**Provided entries:**

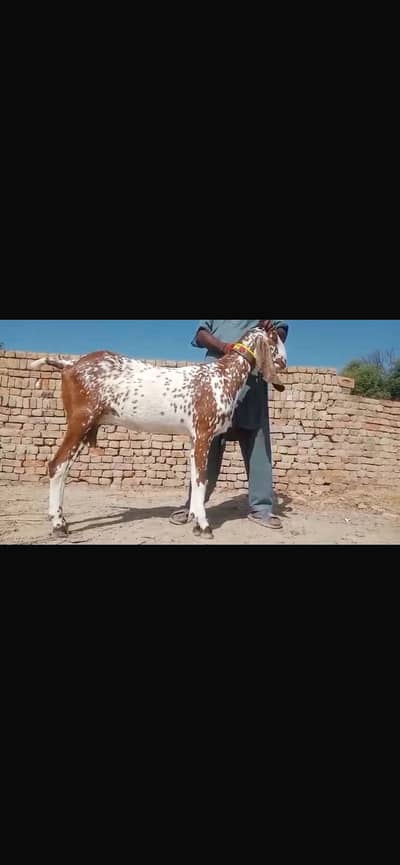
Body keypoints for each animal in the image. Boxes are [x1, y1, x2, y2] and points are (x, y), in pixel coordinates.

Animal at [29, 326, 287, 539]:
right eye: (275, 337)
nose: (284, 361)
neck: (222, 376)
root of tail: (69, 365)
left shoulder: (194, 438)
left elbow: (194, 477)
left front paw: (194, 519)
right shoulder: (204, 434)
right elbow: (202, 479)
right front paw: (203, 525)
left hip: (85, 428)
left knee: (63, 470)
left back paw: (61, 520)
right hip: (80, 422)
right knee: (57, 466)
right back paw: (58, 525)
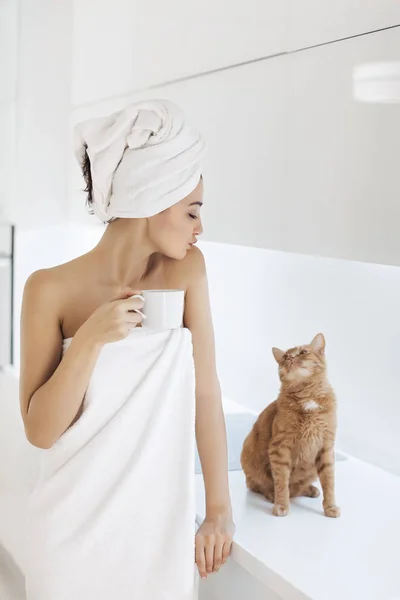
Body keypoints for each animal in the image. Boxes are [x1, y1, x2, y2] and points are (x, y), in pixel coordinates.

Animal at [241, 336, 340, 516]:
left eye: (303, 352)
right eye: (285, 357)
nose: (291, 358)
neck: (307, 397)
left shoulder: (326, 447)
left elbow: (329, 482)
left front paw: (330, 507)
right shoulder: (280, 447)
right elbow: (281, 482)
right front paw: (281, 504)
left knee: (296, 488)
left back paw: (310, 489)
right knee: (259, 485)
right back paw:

**Problem requirements:** Reproduce the records above exactly, leaving out every picture they contain.

**Solution for this task:**
Body keypoints for each animal in the image. Boxes are [x1, y1, x2, y2] and points are (x, y), in pixel coordinates.

Animal at [29, 326, 287, 539]:
right eye: (275, 337)
nose: (284, 361)
neck: (222, 376)
root of tail: (69, 365)
left shoulder: (194, 438)
left elbow: (194, 477)
left front paw: (194, 519)
right shoulder: (204, 434)
right elbow: (202, 479)
right front paw: (203, 525)
left hip: (85, 428)
left knee: (63, 470)
left back paw: (61, 520)
right hip: (80, 422)
right knee: (57, 466)
right back paw: (58, 525)
Body keypoints for each animal in the image. Boxes are [x1, y1, x2, y2] and points are (x, y), in pixel coordinates.

Animal at [241, 336, 340, 516]:
left eye: (303, 352)
right eye: (285, 357)
nose: (291, 358)
neck: (307, 397)
left shoulder: (326, 447)
left elbow: (329, 482)
left front paw: (330, 507)
right shoulder: (280, 447)
right elbow: (281, 482)
right front paw: (281, 504)
left knee: (296, 488)
left back paw: (310, 489)
right knee: (259, 485)
right back paw:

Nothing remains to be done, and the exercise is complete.